As a data scientist with InfoTrust, my team and I have the opportunity to work with marketers from some of the largest organizations in the world. We are fortunate to have a privileged view of how digital analytics and marketing are evolving, and we wanted to share the changes that we expect to see in 2021 as enterprises lean more heavily into using Google Cloud Platform (GCP) for marketing.
Here are three ways that enterprises are using GCP for marketing in 2021:
Standardized Reporting and Dashboarding
For many of our partners, cloud migration projects are ongoing. Whether they are using GCP as a data lake to store large quantities of (usually) unstructured data, or as a data warehouse to store a curated selection of highly transformed and structured data, many enterprises have already completed these foundational steps to get their data into the cloud. Now that this work is complete, they are standardizing their reporting and dashboards across the entire organization.
We’ve seen some patterns over time. First, significant effort is dedicated to determining the source of truth for each set of metrics and curating how those metrics are reported.
For example, there are multiple ways that a marketer can pull e-commerce revenue data: through Google Analytics, their order management system, or their finance team’s reports. Because these systems work differently and have various levels of accuracy, reports don’t match. Although this lack of consistency is expected and predictable, it frequently causes confusion and friction for internal teams. To combat this issue, we’ve seen our enterprise partners heavily curate data in reports so that all teams are referencing the same data. Each data source has its benefits and limitations so it’s essential to clearly communicate what data is being used and why.
Second, we’ve seen an increase in demand for standardized dashboards, in addition to standardized reporting.
Dashboards provide the extra benefits of being self-service and interactive. This facilitates rapid discovery and ad hoc analysis. Furthermore, we’ve seen many teams push for real-time (or at least faster) reporting because marketers and channel managers closely monitor the performance of their campaigns and adjust their strategies accordingly. Self-service, automatically-updating dashboards are a natural choice in this fast-moving environment.
Third, our enterprise partners are investing in enterprise-level visualization tools.

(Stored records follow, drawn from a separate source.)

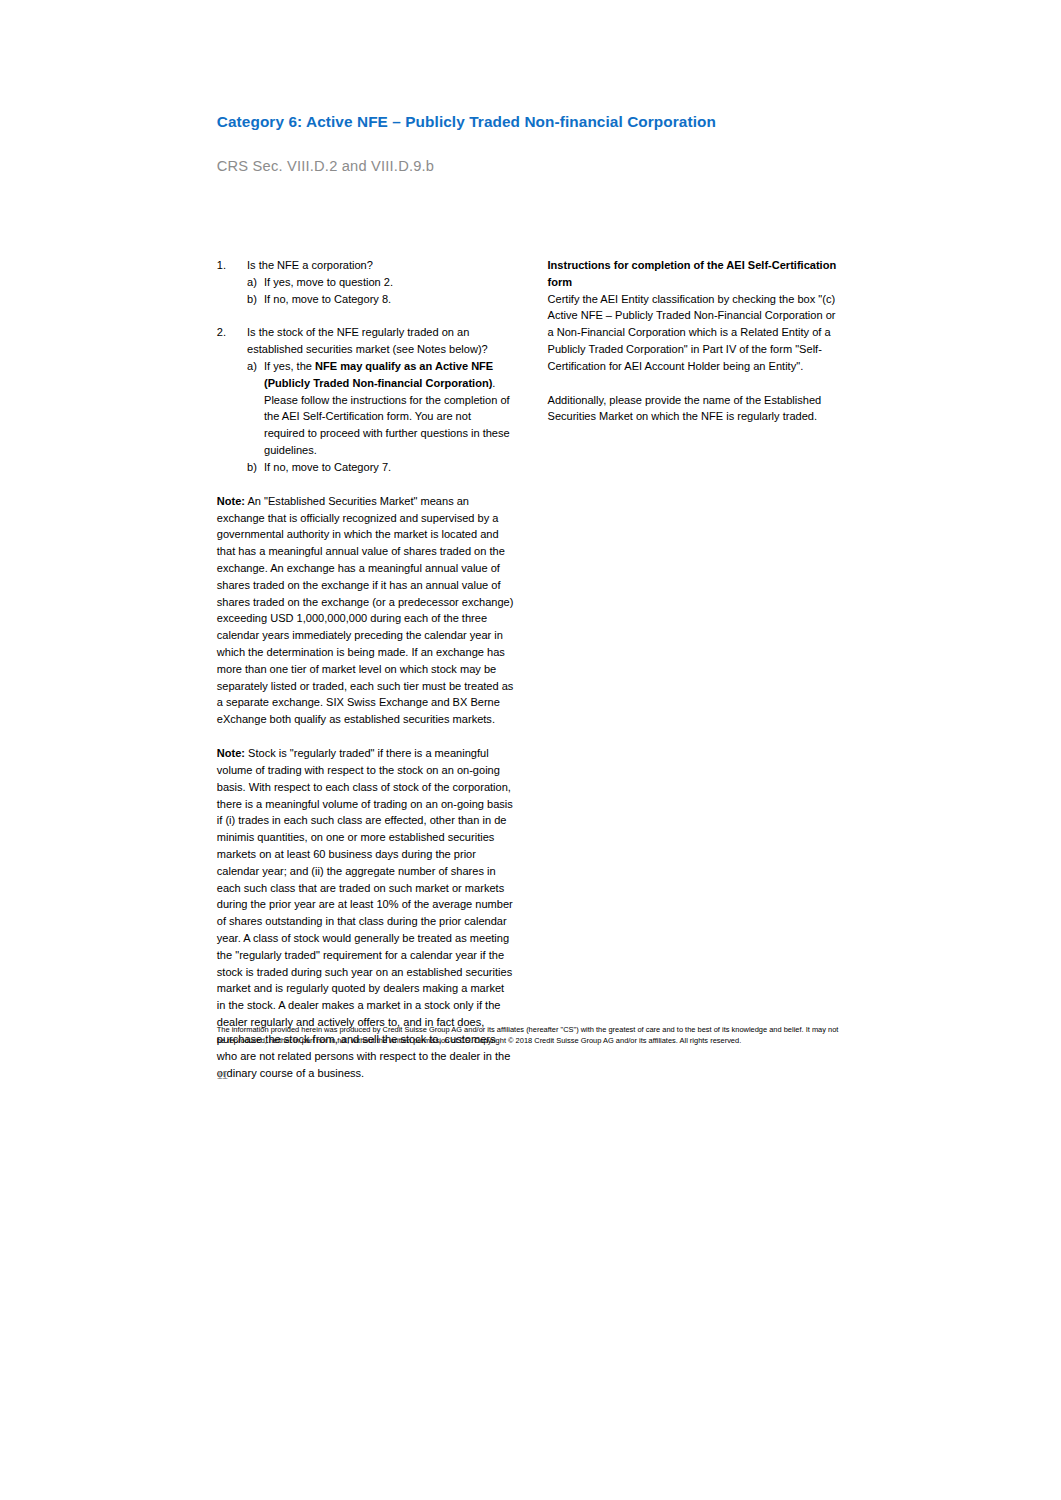Category 6: Active NFE – Publicly Traded Non-financial Corporation
CRS Sec. VIII.D.2 and VIII.D.9.b
Is the NFE a corporation?
a) If yes, move to question 2.
b) If no, move to Category 8.
Is the stock of the NFE regularly traded on an established securities market (see Notes below)?
a) If yes, the NFE may qualify as an Active NFE (Publicly Traded Non-financial Corporation). Please follow the instructions for the completion of the AEI Self-Certification form. You are not required to proceed with further questions in these guidelines.
b) If no, move to Category 7.
Note: An "Established Securities Market" means an exchange that is officially recognized and supervised by a governmental authority in which the market is located and that has a meaningful annual value of shares traded on the exchange. An exchange has a meaningful annual value of shares traded on the exchange if it has an annual value of shares traded on the exchange (or a predecessor exchange) exceeding USD 1,000,000,000 during each of the three calendar years immediately preceding the calendar year in which the determination is being made. If an exchange has more than one tier of market level on which stock may be separately listed or traded, each such tier must be treated as a separate exchange. SIX Swiss Exchange and BX Berne eXchange both qualify as established securities markets.
Note: Stock is "regularly traded" if there is a meaningful volume of trading with respect to the stock on an on-going basis. With respect to each class of stock of the corporation, there is a meaningful volume of trading on an on-going basis if (i) trades in each such class are effected, other than in de minimis quantities, on one or more established securities markets on at least 60 business days during the prior calendar year; and (ii) the aggregate number of shares in each such class that are traded on such market or markets during the prior year are at least 10% of the average number of shares outstanding in that class during the prior calendar year. A class of stock would generally be treated as meeting the "regularly traded" requirement for a calendar year if the stock is traded during such year on an established securities market and is regularly quoted by dealers making a market in the stock. A dealer makes a market in a stock only if the dealer regularly and actively offers to, and in fact does, purchase the stock from, and sell the stock to, customers who are not related persons with respect to the dealer in the ordinary course of a business.
Instructions for completion of the AEI Self-Certification form
Certify the AEI Entity classification by checking the box "(c) Active NFE – Publicly Traded Non-Financial Corporation or a Non-Financial Corporation which is a Related Entity of a Publicly Traded Corporation" in Part IV of the form "Self-Certification for AEI Account Holder being an Entity".
Additionally, please provide the name of the Established Securities Market on which the NFE is regularly traded.
The information provided herein was produced by Credit Suisse Group AG and/or its affiliates (hereafter "CS") with the greatest of care and to the best of its knowledge and belief. It may not be reproduced, neither in part nor in full, without the written permission of CS. Copyright © 2018 Credit Suisse Group AG and/or its affiliates. All rights reserved.
11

Looker, Tableau, and Power BI are popular choices because they have the flexibility to accommodate large quantities of data, complex data models, and frequent data updates. Availability and latency are often the two biggest requirements of a visualization tool. If the tool can’t provide the data when it’s needed, or can’t display it quickly enough, adoption of the dashboards within the organization will be an uphill battle.
InfoTrust recently earned Looker partner certification in an effort to better serve its analytics clients.
Machine Learning (ML)
There have been several enhancements and additions to the ML capabilities within GCP, making advanced modeling accessible to many more organizations.
For experienced teams that are looking for an end-to-end solution, AI Platform is the top choice. Analysts can train their models in Notebooks, a Jupyter Notebooks service, which comes pre-installed with deep learning frameworks and libraries. Also, the recent addition of the new unified AI Platform brings in the capabilities of AutoML and MLOps. Our partners use Notebooks for fitting custom propensity or lifetime value models, or by leveraging the pre-built image classification, object detection, and natural language models in AutoML.
For organizations that are just getting started with machine learning, BigQuery ML (BQ ML) is a strong option. Although BQ ML was released in 2018 with only a few select model types, Google added more capabilities in 2020. In addition to linear models, BQ ML now supports matrix factorization models (used for recommendation engines), boosted trees (regression and classification), deep neural networks (regression and classification), and time series models (used for forecasting).
The key benefit of BQ ML is that you can build models directly from BigQuery. Analysts familiar with SQL can fit sophisticated models without needing to write scripts or migrate the data to powerful virtual machines. Many enterprises already store their analytics data in BigQuery, so BQ ML is a natural choice for marketers interested in building their own models using their GA data.
Regardless of platform, we see an increased emphasis on how to better use data to drive marketing outcomes. The ML capabilities in GCP provide opportunities for improving audience, campaign, and overall marketing strategies.
Preparing for the Transition to Google Analytics 4 (GA4)
Google has announced that GA4 is the future of analytics—and enterprises are proactively planning for the transition to GA4’s new tracking and data model. Many of our enterprise partners currently take advantage of the integration between Google Analytics 360 and GCP, which exports their complete, hit-level data from GA into BigQuery.
For marketers already analyzing analytics data in BigQuery, the switch to GA4 will have a major impact on the way they derive insights from the data. The new data model is event-based. Therefore, familiar metrics such as pageviews and sessions will be calculated and queried differently. To ease the transition, we recommend dual-tagging on websites and apps so that data is collected under both models. That way, marketers and analysts have time to adjust to the new data model and transition their queries to the new schema.
So far, 2021 has been an exciting year for exploring the enhanced capabilities of GCP for marketing. Although the landscape of analytics continues to evolve, we see our enterprise partners investing in these three areas to drive efficiencies, innovation, and set themselves up for success in the future.